# Daisy kisses!



## zorropirate (Aug 13, 2010)

Sigh,

Daisy and I spent a lazy day yesterday on the couch watching dvd's.... after 6 months, Daisy gave me kisses with her nose and let me kiss her ears, not once, twice, but four times!! I got to finally get my nose and face into hers without a facefull of quills in return!!!

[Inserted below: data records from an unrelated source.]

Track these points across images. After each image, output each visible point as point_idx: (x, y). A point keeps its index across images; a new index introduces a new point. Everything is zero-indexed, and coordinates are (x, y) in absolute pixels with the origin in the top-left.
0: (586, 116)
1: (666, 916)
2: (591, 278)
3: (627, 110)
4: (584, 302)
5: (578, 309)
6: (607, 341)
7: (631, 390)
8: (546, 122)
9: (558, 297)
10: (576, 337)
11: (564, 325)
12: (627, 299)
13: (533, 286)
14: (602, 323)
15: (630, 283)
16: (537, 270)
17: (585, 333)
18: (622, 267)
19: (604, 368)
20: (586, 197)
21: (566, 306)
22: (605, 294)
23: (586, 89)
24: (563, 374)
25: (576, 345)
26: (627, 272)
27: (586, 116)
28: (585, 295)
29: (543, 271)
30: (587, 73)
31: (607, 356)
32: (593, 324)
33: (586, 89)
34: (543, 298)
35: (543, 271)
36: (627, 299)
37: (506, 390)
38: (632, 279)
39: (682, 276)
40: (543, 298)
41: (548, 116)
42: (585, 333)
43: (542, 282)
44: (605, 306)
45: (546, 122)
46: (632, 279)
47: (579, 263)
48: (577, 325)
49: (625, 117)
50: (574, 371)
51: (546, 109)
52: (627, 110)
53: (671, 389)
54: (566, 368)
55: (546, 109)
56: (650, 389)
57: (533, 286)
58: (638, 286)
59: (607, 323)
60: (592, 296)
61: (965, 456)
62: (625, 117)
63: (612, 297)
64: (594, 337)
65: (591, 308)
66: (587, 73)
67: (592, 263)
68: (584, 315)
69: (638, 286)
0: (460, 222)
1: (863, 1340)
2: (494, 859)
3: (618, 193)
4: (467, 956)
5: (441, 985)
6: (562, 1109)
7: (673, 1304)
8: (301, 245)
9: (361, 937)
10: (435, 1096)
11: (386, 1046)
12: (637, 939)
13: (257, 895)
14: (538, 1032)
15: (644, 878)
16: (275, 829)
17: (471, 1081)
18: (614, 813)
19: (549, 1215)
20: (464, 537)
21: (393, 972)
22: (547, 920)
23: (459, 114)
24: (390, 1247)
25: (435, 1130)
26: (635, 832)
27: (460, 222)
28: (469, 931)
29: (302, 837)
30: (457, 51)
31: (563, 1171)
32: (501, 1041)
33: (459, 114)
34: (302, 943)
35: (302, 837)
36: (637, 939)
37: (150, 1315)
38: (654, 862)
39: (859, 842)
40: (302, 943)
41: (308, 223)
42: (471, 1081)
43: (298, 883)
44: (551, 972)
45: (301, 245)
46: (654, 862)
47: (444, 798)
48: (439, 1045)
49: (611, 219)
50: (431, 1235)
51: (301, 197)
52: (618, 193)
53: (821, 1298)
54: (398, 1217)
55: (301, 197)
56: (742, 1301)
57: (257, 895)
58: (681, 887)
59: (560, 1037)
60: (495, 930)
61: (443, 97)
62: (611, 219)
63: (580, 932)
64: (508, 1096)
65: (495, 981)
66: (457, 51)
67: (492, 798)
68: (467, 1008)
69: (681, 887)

My I'm in such utter shock still!!


----------



## mcwojo (Dec 29, 2010)

I'm jealous but that means there's hope for Hazel and me. 
Now I have hope!!!!!! :lol:


----------



## LarryT (May 12, 2009)

There's always hope!  So cute,thanks for sharing!


----------



## PJM (May 7, 2010)

That picture is so adorable!! I love it!


----------



## Sunflowerseeds (Mar 3, 2011)

That's really great news! Kisses are awesome, you should try to get a picture of that!


----------



## Tarynsgate (Sep 25, 2010)

Congrats on Daisy  and yes you should try getting pics of that!


----------



## eshi (Mar 7, 2011)

oh.... i am green of jealousy now!!!!! heheheh is poking their nose on you means they're kissing you??? i think my suki did that to me once or twice... she's smelling me first then she's starting poking my neck with her nose.. awwww........ heheheh <3 <3 I love it.... ^^


----------